UrbRank Score · General
Each dimension scored 0-100 against every other US city.
Based on overall cost of living vs. other US cities.
Inverse of violent + property crime rate per 100,000 residents.
Temperate summers & winters, moderate precipitation.
Walk Score — how feasible daily errands are on foot.
Unemployment rate plus household income vs. national median.
Air quality index (EPA AQS data).
Share of residents 25+ with a bachelor's degree or higher.
Cost-of-living index of 122 (with 100 as the US baseline) — that's expensive territory. With median rent at $1,689/mo and median household income at $89,720, housing takes about 23% of gross income — right inside the standard 30%-of-income guideline. Homes typically value around $488,100.

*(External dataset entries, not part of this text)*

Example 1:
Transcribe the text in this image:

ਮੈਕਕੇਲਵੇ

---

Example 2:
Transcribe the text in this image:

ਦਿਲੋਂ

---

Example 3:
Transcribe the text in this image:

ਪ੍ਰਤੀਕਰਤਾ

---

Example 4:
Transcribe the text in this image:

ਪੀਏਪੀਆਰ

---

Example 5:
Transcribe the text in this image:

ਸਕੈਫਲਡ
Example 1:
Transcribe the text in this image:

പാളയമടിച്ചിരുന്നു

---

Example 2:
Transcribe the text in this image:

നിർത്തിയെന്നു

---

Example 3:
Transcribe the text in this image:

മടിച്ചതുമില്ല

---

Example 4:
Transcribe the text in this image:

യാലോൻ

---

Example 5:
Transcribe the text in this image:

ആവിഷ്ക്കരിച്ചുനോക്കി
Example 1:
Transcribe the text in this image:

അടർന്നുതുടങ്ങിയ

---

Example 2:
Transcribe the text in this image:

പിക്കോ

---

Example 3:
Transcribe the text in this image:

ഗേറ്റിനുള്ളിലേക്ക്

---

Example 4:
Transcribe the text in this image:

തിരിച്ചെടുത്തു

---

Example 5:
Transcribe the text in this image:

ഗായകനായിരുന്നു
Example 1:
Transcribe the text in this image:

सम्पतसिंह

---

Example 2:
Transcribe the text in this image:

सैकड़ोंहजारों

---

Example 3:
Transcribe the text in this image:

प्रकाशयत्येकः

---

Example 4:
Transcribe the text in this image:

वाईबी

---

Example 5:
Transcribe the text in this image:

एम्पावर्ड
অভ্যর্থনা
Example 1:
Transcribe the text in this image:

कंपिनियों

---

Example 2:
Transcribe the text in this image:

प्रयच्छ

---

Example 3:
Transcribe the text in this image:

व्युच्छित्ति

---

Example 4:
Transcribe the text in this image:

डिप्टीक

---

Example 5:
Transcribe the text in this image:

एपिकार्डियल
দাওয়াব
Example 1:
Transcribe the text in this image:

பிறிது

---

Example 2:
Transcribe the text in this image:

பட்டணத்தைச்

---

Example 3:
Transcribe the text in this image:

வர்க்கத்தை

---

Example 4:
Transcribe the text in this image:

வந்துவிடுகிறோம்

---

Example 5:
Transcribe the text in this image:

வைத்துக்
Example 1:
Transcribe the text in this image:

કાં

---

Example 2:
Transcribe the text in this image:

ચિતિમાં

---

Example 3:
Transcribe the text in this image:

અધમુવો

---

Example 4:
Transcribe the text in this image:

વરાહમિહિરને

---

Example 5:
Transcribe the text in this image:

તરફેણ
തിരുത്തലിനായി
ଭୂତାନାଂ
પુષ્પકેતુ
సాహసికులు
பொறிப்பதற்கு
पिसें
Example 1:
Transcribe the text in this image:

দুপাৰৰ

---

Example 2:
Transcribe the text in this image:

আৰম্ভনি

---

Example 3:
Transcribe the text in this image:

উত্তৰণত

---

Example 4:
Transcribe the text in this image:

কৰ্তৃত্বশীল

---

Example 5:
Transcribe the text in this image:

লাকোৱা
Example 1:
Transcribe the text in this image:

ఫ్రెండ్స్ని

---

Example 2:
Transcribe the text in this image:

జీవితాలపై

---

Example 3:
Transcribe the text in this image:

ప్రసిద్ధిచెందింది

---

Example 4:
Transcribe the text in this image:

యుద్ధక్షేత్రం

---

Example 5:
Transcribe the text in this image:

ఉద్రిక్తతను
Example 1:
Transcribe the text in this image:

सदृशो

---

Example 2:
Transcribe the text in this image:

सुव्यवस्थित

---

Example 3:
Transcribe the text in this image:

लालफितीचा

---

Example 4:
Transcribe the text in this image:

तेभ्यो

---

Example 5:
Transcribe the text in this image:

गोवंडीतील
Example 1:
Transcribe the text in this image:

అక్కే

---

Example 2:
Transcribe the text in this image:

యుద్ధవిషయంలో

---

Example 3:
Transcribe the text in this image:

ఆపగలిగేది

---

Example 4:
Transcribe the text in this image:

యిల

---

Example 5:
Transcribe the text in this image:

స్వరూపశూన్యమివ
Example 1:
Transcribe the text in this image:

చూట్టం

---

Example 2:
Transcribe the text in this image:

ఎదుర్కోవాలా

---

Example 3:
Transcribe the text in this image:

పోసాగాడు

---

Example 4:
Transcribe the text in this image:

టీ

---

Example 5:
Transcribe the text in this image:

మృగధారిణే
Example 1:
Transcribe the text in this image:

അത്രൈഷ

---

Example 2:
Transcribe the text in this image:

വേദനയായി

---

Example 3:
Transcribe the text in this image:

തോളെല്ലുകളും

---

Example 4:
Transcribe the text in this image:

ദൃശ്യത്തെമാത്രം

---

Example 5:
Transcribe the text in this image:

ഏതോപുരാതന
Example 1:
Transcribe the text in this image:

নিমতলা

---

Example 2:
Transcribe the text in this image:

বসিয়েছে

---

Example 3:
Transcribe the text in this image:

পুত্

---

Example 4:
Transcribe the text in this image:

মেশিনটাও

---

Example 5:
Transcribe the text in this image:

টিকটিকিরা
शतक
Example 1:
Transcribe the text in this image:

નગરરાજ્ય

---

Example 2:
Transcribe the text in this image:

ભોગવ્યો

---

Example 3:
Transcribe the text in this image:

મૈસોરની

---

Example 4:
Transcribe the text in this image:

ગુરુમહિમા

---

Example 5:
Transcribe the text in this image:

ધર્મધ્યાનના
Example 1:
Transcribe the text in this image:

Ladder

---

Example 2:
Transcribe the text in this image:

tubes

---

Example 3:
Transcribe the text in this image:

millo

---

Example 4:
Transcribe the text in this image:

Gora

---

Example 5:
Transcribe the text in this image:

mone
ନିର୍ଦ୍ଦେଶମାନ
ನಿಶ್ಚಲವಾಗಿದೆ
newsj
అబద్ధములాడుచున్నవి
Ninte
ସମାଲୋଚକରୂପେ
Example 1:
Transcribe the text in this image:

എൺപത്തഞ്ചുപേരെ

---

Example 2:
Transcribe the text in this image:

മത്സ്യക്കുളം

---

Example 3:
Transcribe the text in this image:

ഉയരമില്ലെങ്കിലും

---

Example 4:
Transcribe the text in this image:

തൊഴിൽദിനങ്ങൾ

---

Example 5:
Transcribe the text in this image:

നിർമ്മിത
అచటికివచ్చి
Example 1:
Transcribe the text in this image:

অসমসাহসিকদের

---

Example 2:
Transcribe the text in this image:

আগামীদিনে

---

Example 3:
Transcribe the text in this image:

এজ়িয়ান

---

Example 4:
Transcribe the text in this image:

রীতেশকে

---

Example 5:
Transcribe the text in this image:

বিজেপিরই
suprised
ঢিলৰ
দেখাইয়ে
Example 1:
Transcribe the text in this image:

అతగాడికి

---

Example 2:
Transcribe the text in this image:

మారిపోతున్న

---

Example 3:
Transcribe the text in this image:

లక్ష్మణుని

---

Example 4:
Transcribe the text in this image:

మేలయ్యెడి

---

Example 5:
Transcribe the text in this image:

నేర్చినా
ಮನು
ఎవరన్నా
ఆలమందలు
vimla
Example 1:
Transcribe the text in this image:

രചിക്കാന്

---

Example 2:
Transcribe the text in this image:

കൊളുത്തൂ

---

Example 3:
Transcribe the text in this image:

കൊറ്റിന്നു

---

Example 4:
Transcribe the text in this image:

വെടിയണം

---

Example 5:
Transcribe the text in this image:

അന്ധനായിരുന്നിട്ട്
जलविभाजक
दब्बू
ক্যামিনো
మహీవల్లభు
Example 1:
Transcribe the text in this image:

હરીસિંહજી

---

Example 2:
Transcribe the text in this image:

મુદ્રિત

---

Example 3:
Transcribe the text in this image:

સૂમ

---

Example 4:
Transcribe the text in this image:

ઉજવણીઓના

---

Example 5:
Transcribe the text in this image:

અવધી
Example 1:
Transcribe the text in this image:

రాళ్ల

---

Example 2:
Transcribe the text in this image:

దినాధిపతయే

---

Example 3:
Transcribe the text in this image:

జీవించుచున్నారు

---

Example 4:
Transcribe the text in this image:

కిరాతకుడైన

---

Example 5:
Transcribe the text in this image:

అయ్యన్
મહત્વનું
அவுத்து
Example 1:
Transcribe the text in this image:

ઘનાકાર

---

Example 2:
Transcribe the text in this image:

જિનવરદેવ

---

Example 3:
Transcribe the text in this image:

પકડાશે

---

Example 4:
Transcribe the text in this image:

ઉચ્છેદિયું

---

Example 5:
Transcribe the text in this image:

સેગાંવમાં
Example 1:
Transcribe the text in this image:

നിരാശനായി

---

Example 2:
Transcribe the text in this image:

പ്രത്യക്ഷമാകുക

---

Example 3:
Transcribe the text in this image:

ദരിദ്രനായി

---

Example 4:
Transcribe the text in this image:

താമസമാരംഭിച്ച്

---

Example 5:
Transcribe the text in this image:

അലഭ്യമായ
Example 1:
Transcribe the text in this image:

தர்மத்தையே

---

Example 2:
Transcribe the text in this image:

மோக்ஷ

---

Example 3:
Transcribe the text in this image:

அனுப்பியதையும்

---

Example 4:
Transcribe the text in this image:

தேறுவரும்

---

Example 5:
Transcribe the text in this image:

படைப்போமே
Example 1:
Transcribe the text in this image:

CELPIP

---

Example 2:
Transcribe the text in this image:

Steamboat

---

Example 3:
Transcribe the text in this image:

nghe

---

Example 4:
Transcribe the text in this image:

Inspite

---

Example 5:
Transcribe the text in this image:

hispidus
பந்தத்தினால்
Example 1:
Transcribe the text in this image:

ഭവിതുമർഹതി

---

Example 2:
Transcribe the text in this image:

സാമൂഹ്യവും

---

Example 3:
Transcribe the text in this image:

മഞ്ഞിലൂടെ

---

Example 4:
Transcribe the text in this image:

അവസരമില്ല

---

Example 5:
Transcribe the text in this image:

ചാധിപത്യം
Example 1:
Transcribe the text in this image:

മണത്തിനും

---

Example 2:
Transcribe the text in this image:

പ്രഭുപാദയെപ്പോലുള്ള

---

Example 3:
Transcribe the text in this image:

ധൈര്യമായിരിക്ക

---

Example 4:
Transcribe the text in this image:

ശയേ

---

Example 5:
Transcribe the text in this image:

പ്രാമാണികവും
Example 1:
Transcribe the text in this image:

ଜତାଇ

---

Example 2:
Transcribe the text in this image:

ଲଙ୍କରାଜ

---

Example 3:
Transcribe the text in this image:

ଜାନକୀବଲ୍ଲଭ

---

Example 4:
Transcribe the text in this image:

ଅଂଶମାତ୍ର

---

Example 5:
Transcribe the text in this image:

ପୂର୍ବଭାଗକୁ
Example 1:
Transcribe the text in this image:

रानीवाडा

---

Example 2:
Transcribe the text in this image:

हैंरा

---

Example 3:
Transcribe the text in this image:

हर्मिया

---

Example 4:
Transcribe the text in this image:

Full cost-of-living breakdown →Expect varied weather — summers near 87°F, winters around 19°F. Rain (and snow, in some seasons) totals about 14 inches annually. A walker's paradise by US standards. Many people here genuinely skip car ownership. Reported crime is somewhat above average, though specific neighborhoods vary widely. AQI runs about 33 — a "good" reading.
Verdict by lifestyle profile — same data, different priorities.
Longmont is a tougher sell for families. The profile-weighted score is 45/100 — a D. Its standout dimension is environmental quality (94/100); the soft spot is climate (11/100).
Longmont is a tougher sell for retirees. The profile-weighted score is 44/100 — a D. Its standout dimension is environmental quality (94/100); the soft spot is climate (11/100).
Longmont is a tougher sell for remote workers. The profile-weighted score is 45/100 — a D. Its standout dimension is environmental quality (94/100); the soft spot is climate (11/100).
On the young professionals profile, Longmont sits squarely in the middle. The profile-weighted score is 56/100 — a C. Its standout dimension is environmental quality (94/100); the soft spot is climate (11/100).
Our overall score for Longmont is 56/100 — a C, sitting at #297 in the national ranking. It's a weighted average across the seven UrbRank dimensions.
By the composite index, Longmont sits at 122 — expensive, 22% above the national average. Median renter pays around $1,689 a month.
Longmont runs varied on the weather. Summer's near 87°F, winter's near 19°F; 14 inches of precipitation annually.
Walk Score: 94/100. A walker's paradise by US standards. Many people here genuinely skip car ownership.
Roughly 98,282 people live here, with 46% college-educated (bachelor's or higher) among adults 25+ with a median age of 40.
Drop Longmont into the comparison tool with any other US city and you'll get housing costs, salaries, demographics, and quality-of-life data lined up side by side. Profile-specific leaderboards (families, retirees, remote workers, young professionals) are linked from the navigation.
Every US city is scored 0-100 on seven dimensions using public data from the US Census Bureau, Bureau of Labor Statistics, FBI Crime Data Explorer, EPA Air Quality System, NOAA NCEI, and Walk Score. Each dimension is a percentile rank against every other city — so a score of 80 means the city is in the top 20% nationally on that dimension.
The overall score is a weighted average. Five lifestyle profiles — general, families, retirees, remote workers, young professionals — weight the dimensions differently to reflect what each cares about. Families get more weight on safety and schools; young professionals get more weight on jobs and walkability; retirees get more weight on climate.
Compare Longmont with other Colorado cities scored on UrbRank.